Oh but that wasn't the most exciting thing about her.
What she was screaming at the top of her lungs was terribly exciting, and possibly some of the foulest demon-possessed putrified verbal filth...
Don't say I didn't warn you....
Me: 'Hello Mrs G - how can I help you?"
Mrs G: "Jou ma se poes, jou fokken holnaaier! Moenie vir my vir 'n poes vatie! Ek isie mal ie? Jy's mal! Jy's almal fokken mal!"
Your mother's cunt, you fucking bumfucker. Do you take me for a cunt? I'm not mad, you're mad! You're all fucking mad!
Me: Ok Mrs G. You are right. I'm mad. Why do you think you're at the hospital today? What happened at home?
Mrs G: "Ek is hier om birth te gee vir my holy babas. Ken julle nie vir my nie? Ek gaan 'n honderd holy babas uitkram! Jou poes! Jou poes! Pasop vir my! Julle ken nie vir my nie - ek dra nie eers 'n panty langsaan my poes nie! pasop jong pasop"
I'm here to give birth to the holy babies. Don't you know me? I'm going to give brith to a hundred holy babies. Your cunt!
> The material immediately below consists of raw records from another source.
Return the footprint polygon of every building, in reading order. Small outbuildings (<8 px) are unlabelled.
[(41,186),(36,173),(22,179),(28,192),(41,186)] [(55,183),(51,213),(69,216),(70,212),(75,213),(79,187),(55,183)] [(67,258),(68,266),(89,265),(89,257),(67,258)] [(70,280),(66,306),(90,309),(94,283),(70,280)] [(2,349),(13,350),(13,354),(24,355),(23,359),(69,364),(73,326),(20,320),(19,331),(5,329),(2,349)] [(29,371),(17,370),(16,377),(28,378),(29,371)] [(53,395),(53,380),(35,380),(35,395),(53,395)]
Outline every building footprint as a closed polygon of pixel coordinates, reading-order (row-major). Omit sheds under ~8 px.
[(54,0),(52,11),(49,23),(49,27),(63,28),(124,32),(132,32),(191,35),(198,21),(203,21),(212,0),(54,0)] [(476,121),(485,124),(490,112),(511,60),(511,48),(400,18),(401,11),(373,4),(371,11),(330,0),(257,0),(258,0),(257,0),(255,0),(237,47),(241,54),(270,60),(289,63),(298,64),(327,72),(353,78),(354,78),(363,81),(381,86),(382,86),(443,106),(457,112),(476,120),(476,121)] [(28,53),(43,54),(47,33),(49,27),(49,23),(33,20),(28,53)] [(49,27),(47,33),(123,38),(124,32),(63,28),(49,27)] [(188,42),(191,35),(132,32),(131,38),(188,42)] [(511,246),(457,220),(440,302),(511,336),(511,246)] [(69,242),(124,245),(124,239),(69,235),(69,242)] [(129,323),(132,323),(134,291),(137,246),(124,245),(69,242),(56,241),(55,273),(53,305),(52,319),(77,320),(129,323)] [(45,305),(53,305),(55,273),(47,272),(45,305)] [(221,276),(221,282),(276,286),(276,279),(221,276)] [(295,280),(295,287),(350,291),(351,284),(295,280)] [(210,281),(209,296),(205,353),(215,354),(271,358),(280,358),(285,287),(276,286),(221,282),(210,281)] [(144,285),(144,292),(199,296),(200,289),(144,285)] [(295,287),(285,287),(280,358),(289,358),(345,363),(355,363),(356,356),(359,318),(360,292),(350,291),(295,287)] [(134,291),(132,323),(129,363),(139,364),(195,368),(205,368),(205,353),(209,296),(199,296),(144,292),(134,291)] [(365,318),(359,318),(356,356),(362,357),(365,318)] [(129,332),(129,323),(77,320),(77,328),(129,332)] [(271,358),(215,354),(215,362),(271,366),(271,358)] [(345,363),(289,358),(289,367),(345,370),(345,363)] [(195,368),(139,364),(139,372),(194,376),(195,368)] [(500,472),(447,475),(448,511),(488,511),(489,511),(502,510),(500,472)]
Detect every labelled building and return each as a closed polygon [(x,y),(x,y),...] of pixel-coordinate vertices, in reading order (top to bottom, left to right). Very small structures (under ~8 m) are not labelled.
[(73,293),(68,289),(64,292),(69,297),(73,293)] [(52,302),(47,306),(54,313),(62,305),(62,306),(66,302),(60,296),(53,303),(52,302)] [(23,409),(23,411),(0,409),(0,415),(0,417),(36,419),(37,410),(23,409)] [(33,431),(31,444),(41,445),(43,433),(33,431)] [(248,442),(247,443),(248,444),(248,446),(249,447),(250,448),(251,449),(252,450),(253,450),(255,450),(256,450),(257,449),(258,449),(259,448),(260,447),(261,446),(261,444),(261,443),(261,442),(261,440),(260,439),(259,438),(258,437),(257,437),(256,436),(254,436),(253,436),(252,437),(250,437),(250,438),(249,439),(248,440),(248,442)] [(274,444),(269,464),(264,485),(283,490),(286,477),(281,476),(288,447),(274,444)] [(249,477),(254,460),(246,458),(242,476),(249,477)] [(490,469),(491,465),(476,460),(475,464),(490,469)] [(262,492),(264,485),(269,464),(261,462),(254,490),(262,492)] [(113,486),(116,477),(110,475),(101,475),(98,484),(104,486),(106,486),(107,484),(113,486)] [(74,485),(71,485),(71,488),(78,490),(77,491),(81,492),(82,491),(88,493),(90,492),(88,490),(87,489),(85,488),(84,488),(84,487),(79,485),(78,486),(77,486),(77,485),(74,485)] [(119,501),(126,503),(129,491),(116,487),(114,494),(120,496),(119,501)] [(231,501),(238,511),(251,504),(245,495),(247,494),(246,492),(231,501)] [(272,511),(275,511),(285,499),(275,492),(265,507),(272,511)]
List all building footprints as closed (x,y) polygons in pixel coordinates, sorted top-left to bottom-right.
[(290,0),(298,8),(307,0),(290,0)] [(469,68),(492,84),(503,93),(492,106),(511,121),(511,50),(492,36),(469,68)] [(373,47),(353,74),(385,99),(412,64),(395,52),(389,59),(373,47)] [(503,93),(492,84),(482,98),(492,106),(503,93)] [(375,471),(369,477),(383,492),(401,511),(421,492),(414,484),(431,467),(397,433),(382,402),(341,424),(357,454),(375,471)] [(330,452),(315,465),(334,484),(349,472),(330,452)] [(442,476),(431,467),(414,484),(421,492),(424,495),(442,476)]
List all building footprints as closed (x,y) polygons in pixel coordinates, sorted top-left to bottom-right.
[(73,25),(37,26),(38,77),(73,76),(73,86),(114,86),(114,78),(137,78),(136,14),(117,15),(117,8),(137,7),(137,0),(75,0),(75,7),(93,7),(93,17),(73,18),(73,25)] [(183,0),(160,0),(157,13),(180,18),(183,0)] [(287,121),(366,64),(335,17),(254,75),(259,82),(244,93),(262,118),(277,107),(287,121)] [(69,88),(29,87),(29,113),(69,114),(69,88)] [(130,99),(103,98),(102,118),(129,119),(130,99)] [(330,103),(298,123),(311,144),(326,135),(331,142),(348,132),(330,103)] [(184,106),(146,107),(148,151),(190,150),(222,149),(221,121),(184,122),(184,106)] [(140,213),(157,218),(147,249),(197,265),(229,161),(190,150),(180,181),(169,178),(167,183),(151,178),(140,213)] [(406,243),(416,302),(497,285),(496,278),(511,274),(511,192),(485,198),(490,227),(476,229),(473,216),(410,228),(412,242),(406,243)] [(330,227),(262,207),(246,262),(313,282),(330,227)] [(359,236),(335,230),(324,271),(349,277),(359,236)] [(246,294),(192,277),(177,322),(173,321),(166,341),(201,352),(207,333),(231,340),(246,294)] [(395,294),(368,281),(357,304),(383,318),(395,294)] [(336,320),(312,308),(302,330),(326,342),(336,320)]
Be careful of me - I'm not even wearing a panty next to my cunt!"
Mrs G: Fok jou! Julle willie vir my help me. ( starts sobbing hysterically and clutching onto the sister standing next to her.) Ek willie he my pa moet vir my slat nie! Hoekom skree hy soe vir my? Hy het nie vir my lief nie.
Fuck you. You guys don't want to help me. I don't want my father to beat me. why is he shouting at me like that? He doesn't love me!
and in the next breath:
Mrs G: Ek het baie respek vir u doctor. Baie respek.
I have lots of respect for you doctor, a lot of respect.
and in the NEXT breath:
Mrs G: Jy's a jintu! Jy wil my man naai. Ek ken vir jou - jy wys jou poes vir almal en jy soek net piel.
You're a whore, you want to fuck my man. I know you - you show your cunt to everyone and you are just looking for cock.
At which point she shot up out of the chair, lurched towards me with a fiercely clenched fist on it's way to connecting with my cheek.
But I'm quick like a ninja and dodged just in time, just as the sister grabbed her hand and surely averted a trip to the trauma unit myself.
Have I mentioned how the sisters are my bodyguards in this place?
Good God. We needed six people to hold her down while I injected lorazepam, valium and haloperidol into that one. Maybe a little bit of overkill, but - she was dangerous - and like every good ninja knows - hit them hard and hit them fast.
Back to the loch with you, Nessie!
I mean, straight to the loony house with you, lady! I did feel a little bad though - seems like all of this, like with most of the crazies, stemmed from a terrible childhood.
But anyhow...Phew! Nearly came home with a black eye today!
And that set the theme for today's trauma unit adventure - I saw seven crazies today. SEVEN that were so psychotic they needed admission.
Must be a full mooon or something. Or just Satan playing tricks on me again.